■ Tasks for this exercise:
a. Which directories does the build log in the post about the failed buildworld enter, as shown by its lines starting with "===>"?
b. Can you pick up the post about the failed buildworld after its last line and continue it?

■ Page extract:
============================================================

# buildworld fail



## SIFE (Jun 15, 2010)

i get this msg the i try to make buildworld :

```
fs.o -lkvm
gzip -cn /usr/src/usr.bin/fstat/fstat.1 > fstat.1.gz
===> usr.bin/fstat/zfs (all)
===> usr.bin/fsync (all)
gcc -pipe -march=pentium4 -std=gnu99 -fstack-protector -Wsystem-headers -Werror -Wall -Wno-format-y2k -W -Wno-unused-parameter -Wstrict-
prototypes -Wmissing-prototypes -Wpointer-arith -Wreturn-type -Wcast-qual -Wwrite-strings -Wswitch -Wshadow -Wcast-align -Wunused-parameter -
Wchar-subscripts -Winline -Wnested-externs -Wredundant-decls -Wno-pointer-sign -c /usr/src/usr.bin/fsync/fsync.c
gcc -pipe -march=pentium4 -std=gnu99 -fstack-protector -Wsystem-headers -Werror -Wall -Wno-format-y2k -W -Wno-unused-parameter -Wstrict-
prototypes -Wmissing-prototypes -Wpointer-arith -Wreturn-type -Wcast-qual -Wwrite-strings -Wswitch -Wshadow -Wcast-align -Wunused-parameter -
Wchar-subscripts -Winline -Wnested-externs -Wredundant-decls -Wno-pointer-sign  -o fsync fsync.o 
gzip -cn /usr/src/usr.bin/fsync/fsync.1 > fsync.1.gz
===> usr.bin/ftp (all)

============================================================

■ Saved entries:
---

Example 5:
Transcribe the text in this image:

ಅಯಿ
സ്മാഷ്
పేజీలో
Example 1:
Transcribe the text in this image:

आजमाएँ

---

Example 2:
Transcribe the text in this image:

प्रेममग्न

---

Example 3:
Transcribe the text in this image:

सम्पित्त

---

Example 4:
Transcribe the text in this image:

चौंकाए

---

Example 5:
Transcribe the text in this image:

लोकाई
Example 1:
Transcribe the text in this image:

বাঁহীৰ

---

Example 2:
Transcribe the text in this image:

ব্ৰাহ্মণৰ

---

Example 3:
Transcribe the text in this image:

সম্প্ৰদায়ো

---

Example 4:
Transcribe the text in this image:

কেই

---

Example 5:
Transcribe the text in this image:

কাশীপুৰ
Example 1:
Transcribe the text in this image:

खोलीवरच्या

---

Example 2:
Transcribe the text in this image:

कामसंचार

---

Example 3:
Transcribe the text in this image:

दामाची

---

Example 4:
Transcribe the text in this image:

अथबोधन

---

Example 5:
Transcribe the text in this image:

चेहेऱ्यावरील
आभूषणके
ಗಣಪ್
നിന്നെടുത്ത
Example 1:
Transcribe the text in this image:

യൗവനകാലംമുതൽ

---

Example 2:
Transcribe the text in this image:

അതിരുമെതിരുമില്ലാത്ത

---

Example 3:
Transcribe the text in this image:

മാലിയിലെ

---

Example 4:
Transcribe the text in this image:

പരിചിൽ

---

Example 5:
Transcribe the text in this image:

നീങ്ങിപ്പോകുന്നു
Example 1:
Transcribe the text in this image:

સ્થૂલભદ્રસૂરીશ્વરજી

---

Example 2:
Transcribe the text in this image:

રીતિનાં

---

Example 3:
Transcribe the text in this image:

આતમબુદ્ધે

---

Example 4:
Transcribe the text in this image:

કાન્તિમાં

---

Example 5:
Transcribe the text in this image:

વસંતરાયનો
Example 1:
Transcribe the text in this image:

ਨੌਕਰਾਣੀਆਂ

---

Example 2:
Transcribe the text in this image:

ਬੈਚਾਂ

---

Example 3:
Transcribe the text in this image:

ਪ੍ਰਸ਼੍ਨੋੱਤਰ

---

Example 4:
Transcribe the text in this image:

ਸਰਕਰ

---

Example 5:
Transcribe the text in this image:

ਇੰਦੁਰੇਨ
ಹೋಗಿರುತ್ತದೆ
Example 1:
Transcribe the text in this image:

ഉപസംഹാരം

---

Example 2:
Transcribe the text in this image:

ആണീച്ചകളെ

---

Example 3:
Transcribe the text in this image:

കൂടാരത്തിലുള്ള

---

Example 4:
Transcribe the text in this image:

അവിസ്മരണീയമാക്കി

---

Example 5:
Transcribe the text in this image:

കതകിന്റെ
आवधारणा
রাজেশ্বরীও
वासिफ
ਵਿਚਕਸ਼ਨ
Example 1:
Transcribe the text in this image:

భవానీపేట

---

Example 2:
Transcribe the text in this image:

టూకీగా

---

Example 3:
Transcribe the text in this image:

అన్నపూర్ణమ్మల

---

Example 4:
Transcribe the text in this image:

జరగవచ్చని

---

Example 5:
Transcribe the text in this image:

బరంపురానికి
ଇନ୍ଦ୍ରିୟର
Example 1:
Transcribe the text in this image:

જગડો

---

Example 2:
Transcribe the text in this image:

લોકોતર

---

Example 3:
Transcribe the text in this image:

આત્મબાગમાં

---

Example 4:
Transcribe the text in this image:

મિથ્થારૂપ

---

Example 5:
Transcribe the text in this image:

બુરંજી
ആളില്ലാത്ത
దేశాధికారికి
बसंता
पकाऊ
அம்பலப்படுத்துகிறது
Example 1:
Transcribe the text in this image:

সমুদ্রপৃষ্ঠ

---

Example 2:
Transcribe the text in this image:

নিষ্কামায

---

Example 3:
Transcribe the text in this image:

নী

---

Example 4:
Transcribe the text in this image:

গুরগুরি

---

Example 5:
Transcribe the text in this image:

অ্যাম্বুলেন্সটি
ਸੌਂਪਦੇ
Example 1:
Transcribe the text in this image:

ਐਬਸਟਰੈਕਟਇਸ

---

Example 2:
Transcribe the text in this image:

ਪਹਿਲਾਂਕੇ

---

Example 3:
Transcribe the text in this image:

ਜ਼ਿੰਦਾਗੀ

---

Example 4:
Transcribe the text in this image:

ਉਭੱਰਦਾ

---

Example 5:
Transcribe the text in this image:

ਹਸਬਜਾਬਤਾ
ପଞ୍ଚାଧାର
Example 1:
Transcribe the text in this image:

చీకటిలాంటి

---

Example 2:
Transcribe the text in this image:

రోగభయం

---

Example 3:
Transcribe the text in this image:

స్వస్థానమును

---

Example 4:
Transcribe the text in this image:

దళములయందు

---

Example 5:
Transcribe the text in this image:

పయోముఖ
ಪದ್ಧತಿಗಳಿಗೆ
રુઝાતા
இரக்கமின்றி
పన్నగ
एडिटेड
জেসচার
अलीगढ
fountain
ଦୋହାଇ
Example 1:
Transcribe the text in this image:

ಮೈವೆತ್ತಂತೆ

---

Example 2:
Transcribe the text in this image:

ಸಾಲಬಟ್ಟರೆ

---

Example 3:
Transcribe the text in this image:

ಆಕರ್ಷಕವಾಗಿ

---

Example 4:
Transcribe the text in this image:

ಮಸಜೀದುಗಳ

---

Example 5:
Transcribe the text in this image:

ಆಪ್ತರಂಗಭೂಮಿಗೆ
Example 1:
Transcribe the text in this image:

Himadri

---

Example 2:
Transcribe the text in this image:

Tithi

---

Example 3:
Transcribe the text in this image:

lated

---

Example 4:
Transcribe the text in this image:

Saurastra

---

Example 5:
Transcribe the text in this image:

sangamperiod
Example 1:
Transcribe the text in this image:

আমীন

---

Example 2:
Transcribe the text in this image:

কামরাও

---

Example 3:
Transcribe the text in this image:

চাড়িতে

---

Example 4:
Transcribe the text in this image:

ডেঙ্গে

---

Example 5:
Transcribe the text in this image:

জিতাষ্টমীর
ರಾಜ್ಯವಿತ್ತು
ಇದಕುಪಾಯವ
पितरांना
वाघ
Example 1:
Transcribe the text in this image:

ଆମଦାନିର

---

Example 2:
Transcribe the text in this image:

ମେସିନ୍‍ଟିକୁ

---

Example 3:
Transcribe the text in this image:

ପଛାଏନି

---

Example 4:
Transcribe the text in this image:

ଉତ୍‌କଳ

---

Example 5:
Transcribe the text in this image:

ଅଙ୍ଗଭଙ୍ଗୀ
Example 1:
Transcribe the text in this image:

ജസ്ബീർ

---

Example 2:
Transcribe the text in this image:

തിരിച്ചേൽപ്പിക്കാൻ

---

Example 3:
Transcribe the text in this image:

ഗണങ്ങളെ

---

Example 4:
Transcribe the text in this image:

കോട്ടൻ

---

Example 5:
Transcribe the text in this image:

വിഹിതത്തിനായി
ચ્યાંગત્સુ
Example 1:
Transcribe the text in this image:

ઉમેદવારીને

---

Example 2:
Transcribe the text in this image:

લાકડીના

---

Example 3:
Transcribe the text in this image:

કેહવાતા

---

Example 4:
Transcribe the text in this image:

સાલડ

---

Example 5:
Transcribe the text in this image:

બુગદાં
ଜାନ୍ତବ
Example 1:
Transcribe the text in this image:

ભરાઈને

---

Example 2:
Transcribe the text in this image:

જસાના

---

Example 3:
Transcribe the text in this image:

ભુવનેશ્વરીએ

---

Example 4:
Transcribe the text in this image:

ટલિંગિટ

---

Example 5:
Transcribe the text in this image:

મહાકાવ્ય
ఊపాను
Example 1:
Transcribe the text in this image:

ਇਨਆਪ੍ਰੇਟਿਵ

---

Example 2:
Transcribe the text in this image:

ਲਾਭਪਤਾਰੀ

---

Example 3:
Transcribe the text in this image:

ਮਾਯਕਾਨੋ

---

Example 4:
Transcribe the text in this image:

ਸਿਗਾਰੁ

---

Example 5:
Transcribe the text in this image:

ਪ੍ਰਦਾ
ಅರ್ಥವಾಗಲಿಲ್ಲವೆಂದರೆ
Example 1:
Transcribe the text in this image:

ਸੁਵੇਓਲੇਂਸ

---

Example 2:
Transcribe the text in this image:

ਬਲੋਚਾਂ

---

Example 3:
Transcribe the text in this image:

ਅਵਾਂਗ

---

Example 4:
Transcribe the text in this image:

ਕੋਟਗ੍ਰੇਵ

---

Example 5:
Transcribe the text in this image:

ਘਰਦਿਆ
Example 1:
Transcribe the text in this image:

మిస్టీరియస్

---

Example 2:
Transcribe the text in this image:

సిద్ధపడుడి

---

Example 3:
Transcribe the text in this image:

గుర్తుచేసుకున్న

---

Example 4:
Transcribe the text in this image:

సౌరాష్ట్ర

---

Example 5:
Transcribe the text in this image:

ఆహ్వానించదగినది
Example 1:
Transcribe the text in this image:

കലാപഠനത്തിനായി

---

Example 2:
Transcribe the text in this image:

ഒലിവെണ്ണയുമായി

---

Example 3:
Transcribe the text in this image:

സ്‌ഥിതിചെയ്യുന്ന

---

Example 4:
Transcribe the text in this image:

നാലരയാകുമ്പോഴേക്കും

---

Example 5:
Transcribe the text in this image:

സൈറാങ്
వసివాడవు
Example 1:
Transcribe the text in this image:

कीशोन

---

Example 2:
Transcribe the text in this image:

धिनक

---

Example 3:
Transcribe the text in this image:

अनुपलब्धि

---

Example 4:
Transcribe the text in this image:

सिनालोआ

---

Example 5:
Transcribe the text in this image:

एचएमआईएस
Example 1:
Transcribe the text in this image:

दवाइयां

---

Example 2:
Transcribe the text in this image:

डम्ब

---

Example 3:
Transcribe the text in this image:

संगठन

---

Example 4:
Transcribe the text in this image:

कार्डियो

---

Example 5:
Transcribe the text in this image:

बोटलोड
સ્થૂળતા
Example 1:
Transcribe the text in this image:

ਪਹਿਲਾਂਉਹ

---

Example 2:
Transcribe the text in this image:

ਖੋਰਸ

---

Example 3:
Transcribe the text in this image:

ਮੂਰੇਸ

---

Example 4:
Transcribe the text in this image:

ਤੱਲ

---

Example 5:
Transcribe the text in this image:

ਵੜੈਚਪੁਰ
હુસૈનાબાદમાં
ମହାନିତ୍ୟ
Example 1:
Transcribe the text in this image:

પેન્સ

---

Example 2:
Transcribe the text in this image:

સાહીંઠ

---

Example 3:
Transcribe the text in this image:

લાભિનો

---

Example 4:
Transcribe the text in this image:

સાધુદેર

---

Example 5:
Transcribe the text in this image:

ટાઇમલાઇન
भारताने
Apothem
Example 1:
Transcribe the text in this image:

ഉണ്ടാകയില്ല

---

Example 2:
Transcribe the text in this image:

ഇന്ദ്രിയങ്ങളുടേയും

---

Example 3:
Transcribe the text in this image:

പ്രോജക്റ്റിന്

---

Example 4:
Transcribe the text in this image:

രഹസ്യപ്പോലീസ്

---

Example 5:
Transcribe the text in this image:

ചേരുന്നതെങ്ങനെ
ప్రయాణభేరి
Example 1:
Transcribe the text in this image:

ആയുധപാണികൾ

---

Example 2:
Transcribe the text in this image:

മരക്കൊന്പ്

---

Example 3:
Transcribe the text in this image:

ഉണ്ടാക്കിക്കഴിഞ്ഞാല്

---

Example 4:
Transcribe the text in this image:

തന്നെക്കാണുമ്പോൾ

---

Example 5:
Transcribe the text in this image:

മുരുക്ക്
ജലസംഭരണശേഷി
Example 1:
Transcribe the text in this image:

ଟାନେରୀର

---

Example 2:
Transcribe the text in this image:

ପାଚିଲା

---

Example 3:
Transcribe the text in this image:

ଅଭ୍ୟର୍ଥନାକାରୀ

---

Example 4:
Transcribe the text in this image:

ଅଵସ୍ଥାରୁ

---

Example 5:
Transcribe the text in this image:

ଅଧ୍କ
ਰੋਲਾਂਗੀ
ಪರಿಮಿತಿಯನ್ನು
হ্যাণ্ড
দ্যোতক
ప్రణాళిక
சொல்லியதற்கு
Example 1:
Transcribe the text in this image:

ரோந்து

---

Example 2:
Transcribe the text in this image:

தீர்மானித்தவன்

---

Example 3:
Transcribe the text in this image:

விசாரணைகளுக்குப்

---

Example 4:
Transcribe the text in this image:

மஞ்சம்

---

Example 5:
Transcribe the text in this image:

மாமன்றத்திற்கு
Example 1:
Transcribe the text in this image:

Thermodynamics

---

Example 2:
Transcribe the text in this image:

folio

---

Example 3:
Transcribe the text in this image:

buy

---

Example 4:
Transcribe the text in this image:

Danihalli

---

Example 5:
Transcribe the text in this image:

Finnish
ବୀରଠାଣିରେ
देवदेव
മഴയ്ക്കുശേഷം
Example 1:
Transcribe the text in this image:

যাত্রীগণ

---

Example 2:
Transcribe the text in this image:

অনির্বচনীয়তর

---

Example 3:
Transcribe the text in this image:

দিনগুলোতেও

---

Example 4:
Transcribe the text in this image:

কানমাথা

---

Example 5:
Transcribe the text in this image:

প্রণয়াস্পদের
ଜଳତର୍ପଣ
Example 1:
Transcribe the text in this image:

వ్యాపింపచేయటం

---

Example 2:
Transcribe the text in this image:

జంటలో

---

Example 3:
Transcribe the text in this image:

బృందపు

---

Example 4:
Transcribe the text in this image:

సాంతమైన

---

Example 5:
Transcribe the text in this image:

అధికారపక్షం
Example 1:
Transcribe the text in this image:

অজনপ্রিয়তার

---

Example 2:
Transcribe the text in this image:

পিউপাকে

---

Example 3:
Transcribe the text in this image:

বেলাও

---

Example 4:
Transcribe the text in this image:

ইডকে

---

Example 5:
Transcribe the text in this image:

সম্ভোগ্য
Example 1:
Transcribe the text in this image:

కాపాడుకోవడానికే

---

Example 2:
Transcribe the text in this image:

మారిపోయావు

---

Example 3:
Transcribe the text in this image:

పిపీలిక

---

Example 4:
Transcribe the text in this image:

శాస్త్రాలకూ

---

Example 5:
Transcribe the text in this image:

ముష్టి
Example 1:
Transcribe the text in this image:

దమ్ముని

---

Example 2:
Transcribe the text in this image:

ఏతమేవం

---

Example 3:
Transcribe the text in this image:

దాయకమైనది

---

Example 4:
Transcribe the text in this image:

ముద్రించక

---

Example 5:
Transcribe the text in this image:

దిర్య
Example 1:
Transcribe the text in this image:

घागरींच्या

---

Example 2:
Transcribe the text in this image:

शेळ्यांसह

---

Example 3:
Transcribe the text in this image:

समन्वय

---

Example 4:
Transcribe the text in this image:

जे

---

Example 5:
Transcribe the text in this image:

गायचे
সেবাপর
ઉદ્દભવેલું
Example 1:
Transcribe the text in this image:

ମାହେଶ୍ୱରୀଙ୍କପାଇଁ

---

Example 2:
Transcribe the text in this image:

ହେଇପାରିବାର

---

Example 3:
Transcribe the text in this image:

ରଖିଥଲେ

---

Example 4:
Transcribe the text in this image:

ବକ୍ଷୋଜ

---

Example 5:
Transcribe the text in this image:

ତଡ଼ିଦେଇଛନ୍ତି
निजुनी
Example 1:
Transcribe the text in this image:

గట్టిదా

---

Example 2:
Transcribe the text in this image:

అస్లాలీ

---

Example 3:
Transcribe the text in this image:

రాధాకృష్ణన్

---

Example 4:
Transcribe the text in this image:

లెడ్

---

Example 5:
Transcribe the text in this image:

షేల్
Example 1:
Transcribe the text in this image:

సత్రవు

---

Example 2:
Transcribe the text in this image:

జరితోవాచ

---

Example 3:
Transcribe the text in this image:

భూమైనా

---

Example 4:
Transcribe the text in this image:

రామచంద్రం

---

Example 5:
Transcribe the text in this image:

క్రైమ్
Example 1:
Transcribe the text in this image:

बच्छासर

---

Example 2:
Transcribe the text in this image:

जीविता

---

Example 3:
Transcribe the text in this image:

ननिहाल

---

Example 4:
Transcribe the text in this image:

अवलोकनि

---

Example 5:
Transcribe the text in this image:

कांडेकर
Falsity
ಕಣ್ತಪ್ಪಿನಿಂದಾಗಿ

============================================================

■ Answers by item number:
a. usr.bin/fstat/zfs, usr.bin/fsync, usr.bin/ftp

b.
make: don't know how to make //rt.fm/pub/OpenBSD/%SUBDIR%/. Stop
*** Error code 2

Stop in /usr/src/usr.bin.
*** Error code 1

Stop in /usr/src.
*** Error code 1

Stop in /usr/src.
*** Error code 1

Stop in /usr/src.
```
even if i tried to compile it manually :

```
[root@localhost /usr/src]# cd usr.bin/ftp
[root@localhost /usr/src/usr.bin/ftp]# clear

[root@localhost /usr/src/usr.bin/ftp]# ls
Makefile	config.h
[root@localhost /usr/src/usr.bin/ftp]# make
make: don't know how to make //rt.fm/pub/OpenBSD/%SUBDIR%/. Stop
```
i tried to compile kernel with pipe flag and with out them but no chance .


----------



## wblock@ (Jun 15, 2010)

That "//rt.fm/pub/OpenBSD/%SUBDIR%/" looks wrong in a couple of ways.  You have may have a patch or something extra in the source tree.  csup updating won't delete an extra file.
With recursive Makefiles, it may take some hunting.
`# cd /usr/src && grep -r rt.fm/pub/OpenBSD`

Brute force would be to remove /usr/src and re-csup.


----------



## fronclynne (Jun 15, 2010)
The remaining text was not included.